In rendering the opinions set forth below, we have examined and relied upon copies, certified or otherwise identified to our satisfaction, of such documents and records of the Company and such statutes, regulations, and other instruments as we deemed necessary or advisable for purposes of the opinions expressed herein, including (i) the Registration Statement, (ii) certain resolutions adopted by the Board of Directors of the Company, (iii) the Plans, and (iv) such other certificates, instruments, and documents as we have considered necessary for purposes of this opinion letter. As to certain matters of fact material to our opinions, we have relied, to the extent that we deem such reliance proper, upon certificates of public officials and officers or other representatives of the Company, and we have not otherwise independently investigated or verified such facts. We are opining herein as to the Indiana Business Corporation Law, and we express no opinion with respect to any other laws.

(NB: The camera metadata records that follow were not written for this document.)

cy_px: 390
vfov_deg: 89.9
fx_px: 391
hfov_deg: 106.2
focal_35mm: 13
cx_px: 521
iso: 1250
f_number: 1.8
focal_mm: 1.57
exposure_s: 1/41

In connection with rendering the opinions set forth herein, we have assumed (i) that all information contained in all documents reviewed by us is true and correct; (ii) that all signatures on all documents examined by us are genuine; (iii) that all documents submitted to us as originals are authentic and all documents submitted to us as copies conform to the originals of those documents; (iv) the legal capacity of all natural persons; and (v) the authority of all persons signing all documents submitted to us on behalf of the parties to such documents.

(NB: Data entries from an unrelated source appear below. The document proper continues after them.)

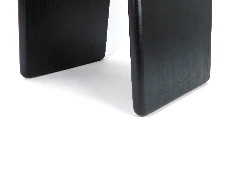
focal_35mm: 45
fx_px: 292
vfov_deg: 32.2
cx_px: 112
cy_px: 84
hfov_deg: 42.1
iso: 125
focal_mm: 8
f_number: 3.7
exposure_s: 1/100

Based upon the foregoing, and subject to the assumptions, qualifications, limitations, and exceptions set forth herein, we are of the opinion that (i) the Existing Shares to be offered and sold by the Selling Shareholder pursuant to the Registration Statement and Reoffer Prospectus are validly issued, fully paid and non-assessable; and (ii) when the Plan Shares are issued by the Company in accordance with the terms of the Plans (including, without limitation, payment and authorization provisions) and any applicable instruments executed pursuant to the Plans, as described in the Registration Statement, and duly registered on the books of the transfer agent and registrar for the Common Stock in the name or on behalf of the holders thereof, such shares of Common Stock will be validly issued, fully paid, and non-assessable.
We express no opinion herein other than as expressly stated above. We hereby consent to the filing of this opinion letter as Exhibit 5.1 to the Registration Statement and to being named in the Registration Statement. However, in giving such consent, we do not thereby admit that we are in the category of persons whose consent is required under Section 7 of the Act or the rules and regulations of the Commission thereunder.